While there is little chance that a single campus-wide metadata "standard" could ever be achieved, there is value in noting the different schemas departments devise. Creating a central location where these targeted strategies are noted, provides an opportunity to recommend changes that may improve interoperable access to the distributed digital asset stores. Even in those cases where the nature of the digital library requires esoteric extensions to a core metadata set, information could more readily be exchanged to the community at large on the availability of the extended classification system. The library may well be the logical owner of this registry/education process. The Cornell University Library has a newly formed Metadata Working Group to provide a forum to discuss metadata issues facing the library. The key goal of the group is to exchange information about metadata and its application to all library functions.

Campus-Wide Digital Asset Management Service

Clearly there is a core set of digital assets that have great value to the University. It is also clear that there is a lack of campus wide systematic thinking applied to the long-term storage of these assets. This is not to imply that all data is at risk, only that there is an exponential increase in the number of digital assets being created and the number of departments and individuals responsible for maintaining this information. It may well be that for a certain class of digital assets a central, structured, broad-based digital asset management service may be of great value. This library would be held to the highest standards of persistent storage science and assure all on campus access to a world-class service. While all departments may not require such a system, many are likely to see its advantage when faced with the issues outlined earlier. Currently both the Library and CIT have large, structured digital asset management systems. As has been an ongoing theme in past partnership discussions, it may well make sense for these groups to share expertise, compromise when appropriate, and create a digital asset management system capable of providing a much needed secure and persistent storage service for the campus at large.

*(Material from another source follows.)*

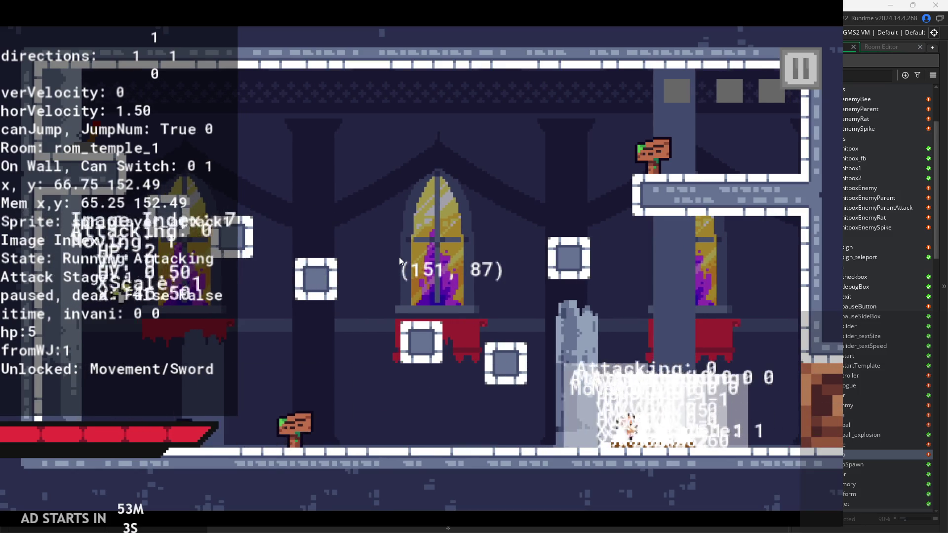
key(Left)
key(Right)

Closing Thoughts and Recommendations

Plainly there is a growing demand for and deepening concern over the preservation and control of the growing store of digital assets at Cornell. The old saying: "An ounce of prevention is worth a pound of cure" is certainly applicable to Cornell’s digital asset management and storage needs. Cornell does not currently have a universal plan for digital asset management. The first and most important step to rectify this shortcoming is open communication and friendly collaboration across all Cornell departments that are currently engaged in developing digital asset management resources. Fortunately, there is great expertise in this area at Cornell. The Computer Science department is world renowned for its work in digital library application development. The Cornell University Library not only maintains some of the finest online digital image collections in the world, but also has an active preservation research agenda. A unified effort, combined with the world-class expertise available from within the Cornell family will place us well ahead of many of our peer institutions.

While there are significant administrative and financial challenges to face today, failure to address these needs now, regardless of a central or distributed strategy, will inevitably cost the University far more in the future. Simply stated, this is a problem that will not go away. It requires prudent university investment for the foreseeable future. To this end the Cornell University Library and OIT will continue to work in partnership to provide leadership throughout Cornell and champion the development of required services.